> _Description of the task_:
From the records below, gather every line that contains the word "персональных" and copy each such line in full.
──────── Source material ────────
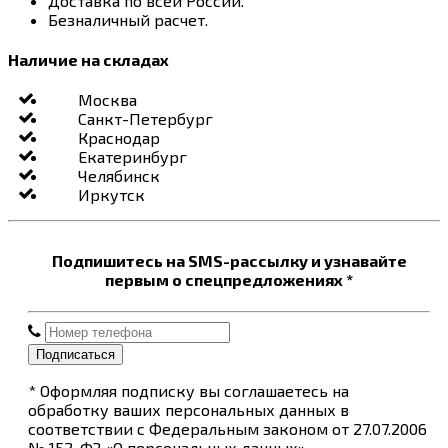
Доставка по всей России.
Безналичный расчет.
Наличие на складах
Москва
Санкт-Петербург
Краснодар
Екатеринбург
Челябинск
Иркутск
Подпишитесь на SMS-рассылку и узнавайте
первым о спецпредложениях *
Подписаться
* Оформляя подписку вы соглашаетесь на
обработку ваших персональных данных в
соответствии с Федеральным законом от 27.07.2006
№ 152-ФЗ «О персональных данных»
────────
> _Expected answer_:
обработку ваших персональных данных в
№ 152-ФЗ «О персональных данных»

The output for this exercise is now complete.